Ray Task count?

How severe does this issue affect your experience of using Ray?

  • Medium: It contributes to significant difficulty to complete my task, but I can work around it.

Not sure if this is my lack of understanding or a bug in the Ray.

The issue is that I am running mulitple Jobs and when I look into the details of each job the task count is cumulative. There is also unaccounted tasks which I don’t understand where it’s coming from. There cannot be that many un-submitted tasks.

Attaching jobs of two different Jobs. Each job should be around 2850 tasks.

@ckapoor Can you provide the minimal reproducible code for this issue? It’s a bit hard to investigate it without reproducing it.

cc: @rickyyx

@Huaiwei_Sun @rickyyx

I cannot provide the code but it seems to be re-producible when submitting many jobs. It is a bug in the dashboard UI. Note in the attached pic, the job succeeded but the task count still shows as running. In actual, this job did finish successfully and there are other jobs that are running whose cumulative count is likely around 52K.

Here is the current snapshot for the Jobs UI

I tried to reproduce but cannot. Here are my scripts:

ray job submit --working-dir . -- python job.py
import ray


def f(x):
    return x * x
futures = [f.remote(i) for i in range(4)]
print(ray.get(futures)) # [0, 1, 4, 9]

Can you try using jobs api to run this several times and see if it can reproduce the issue?

Or can you find other examples that could reproduce this issue? (don’t have to be your own code)

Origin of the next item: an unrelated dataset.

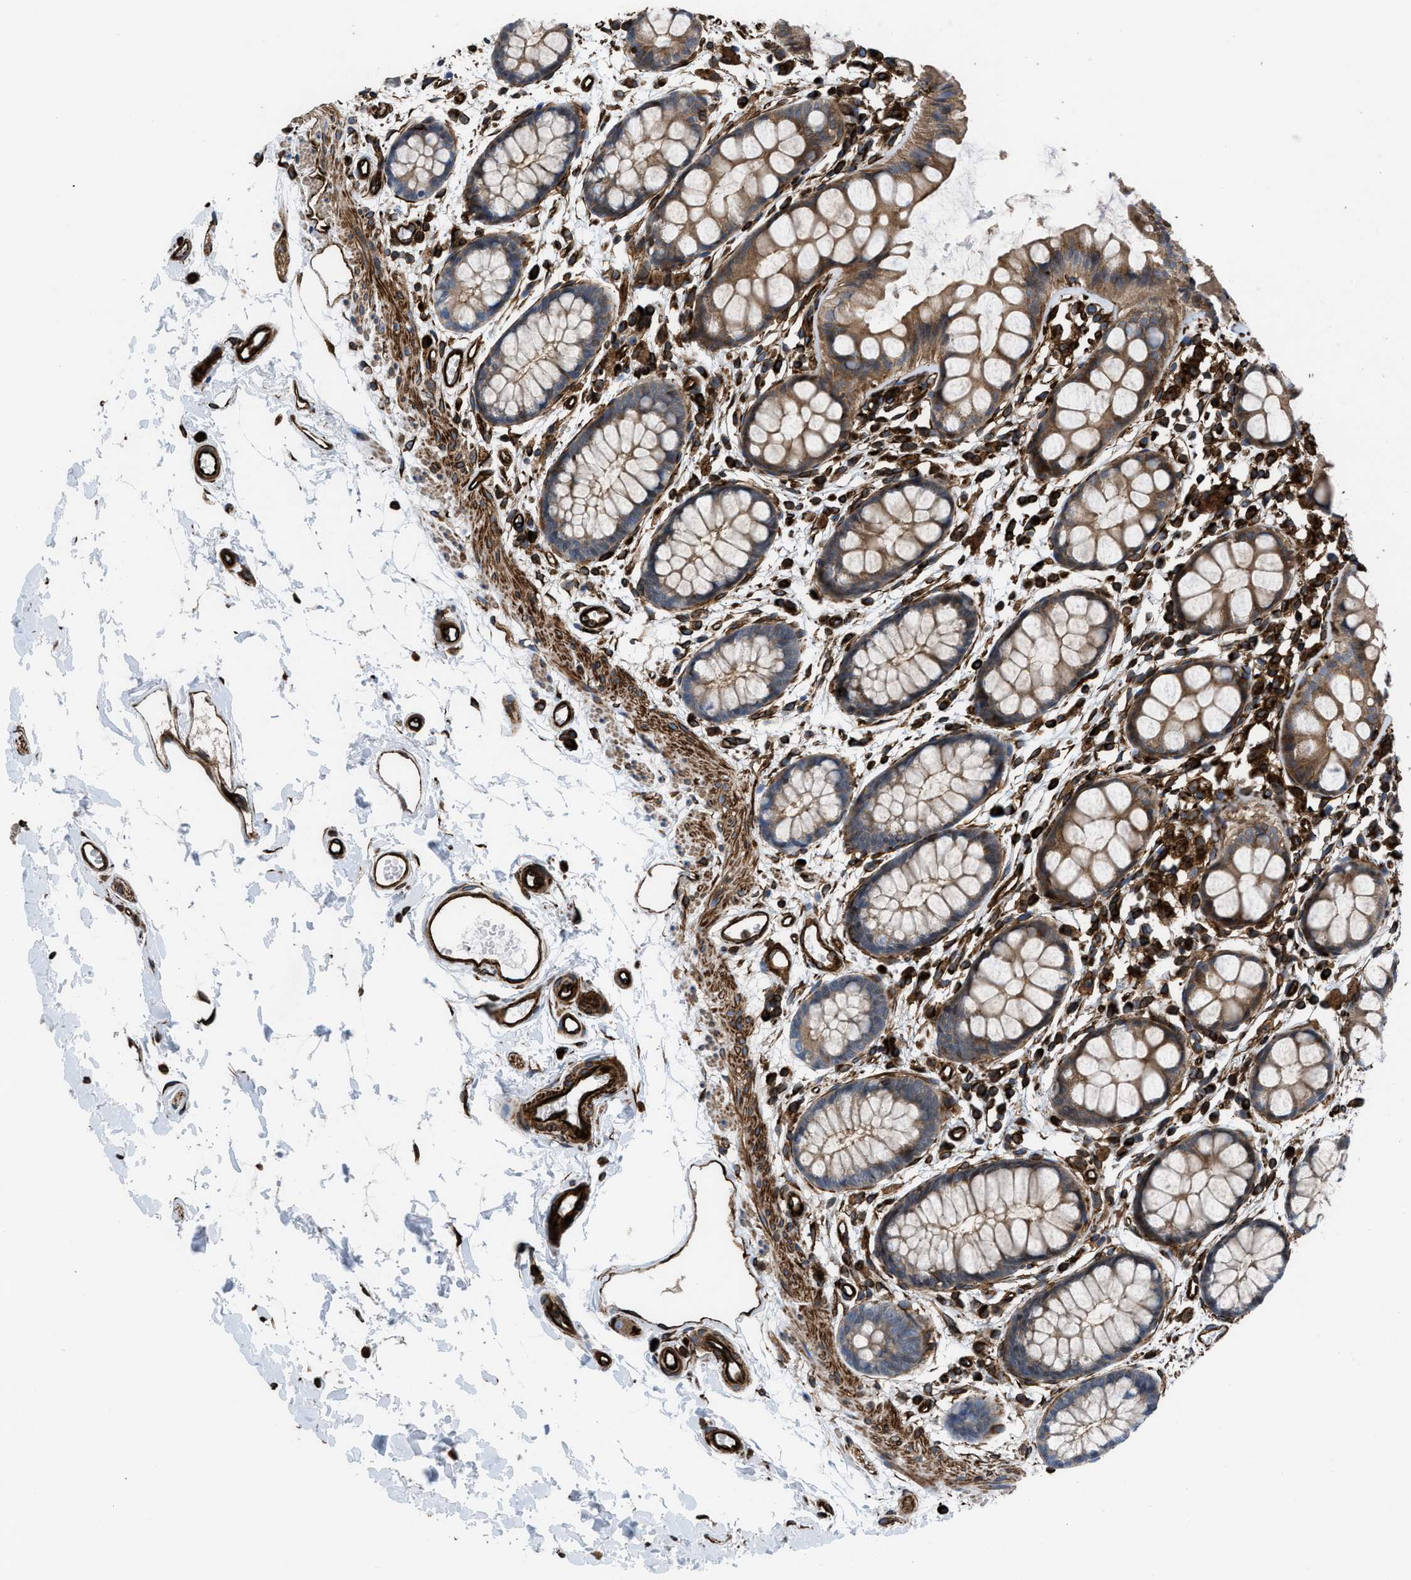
{"staining": {"intensity": "moderate", "quantity": ">75%", "location": "cytoplasmic/membranous"}, "tissue": "rectum", "cell_type": "Glandular cells", "image_type": "normal", "snomed": [{"axis": "morphology", "description": "Normal tissue, NOS"}, {"axis": "topography", "description": "Rectum"}], "caption": "A medium amount of moderate cytoplasmic/membranous positivity is appreciated in approximately >75% of glandular cells in normal rectum. (brown staining indicates protein expression, while blue staining denotes nuclei).", "gene": "PTPRE", "patient": {"sex": "female", "age": 66}}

cc: @sangcho have you even seen this issue?

can you tell us how

  1. how many jobs did you run total?
  2. how many jobs do you run concurrently?
  3. how many tasks do you submit per job?

Also @rickyyx may know the issue. There’s a bit more improvement we need for this feature rn.

@sangcho @rickyyx

I am seeing this on every run I have. Here are answers to your questions. I am using the new dashboard UI.

We use ray job submit.

I see this issue when there are more than 5-10 concurrent jobs where each job could be anywhere between 2K-12K tasks. The task count looks good for first few hours and then gets jumbled up.

Also the little hover popup showing task status on the Jobs UI does not show beyond 10000 tasks.

10K is actually the limit of tasks w can display from the dashboard. We have 100K limit in the total number of tasks, and 10K limit in each job. Supporting more entries will require us to build pagination that hasn’t been prioritized.

For the unaccounted tasks problem, @rickyyx will tackle this in the next release. It’d be great if you guys can communicate and get some feedback.

@sangcho @rickyyx I think having the correct count beyond 10K/100K should be supported.

I am less interested in seeing the details of each task unless the task failed. Do you have some research on how much end users actually see the individual task details ?

One alternative could be to allow Filter on the status of the tasks with 10K limit on total. That way one can filter on the Failed and Running ones.

Yeah actually we are also planning to polish the GC policy to prioritize cleaning up finished tasks.

cc @rickyyx for more feedback. He will be leading this effort.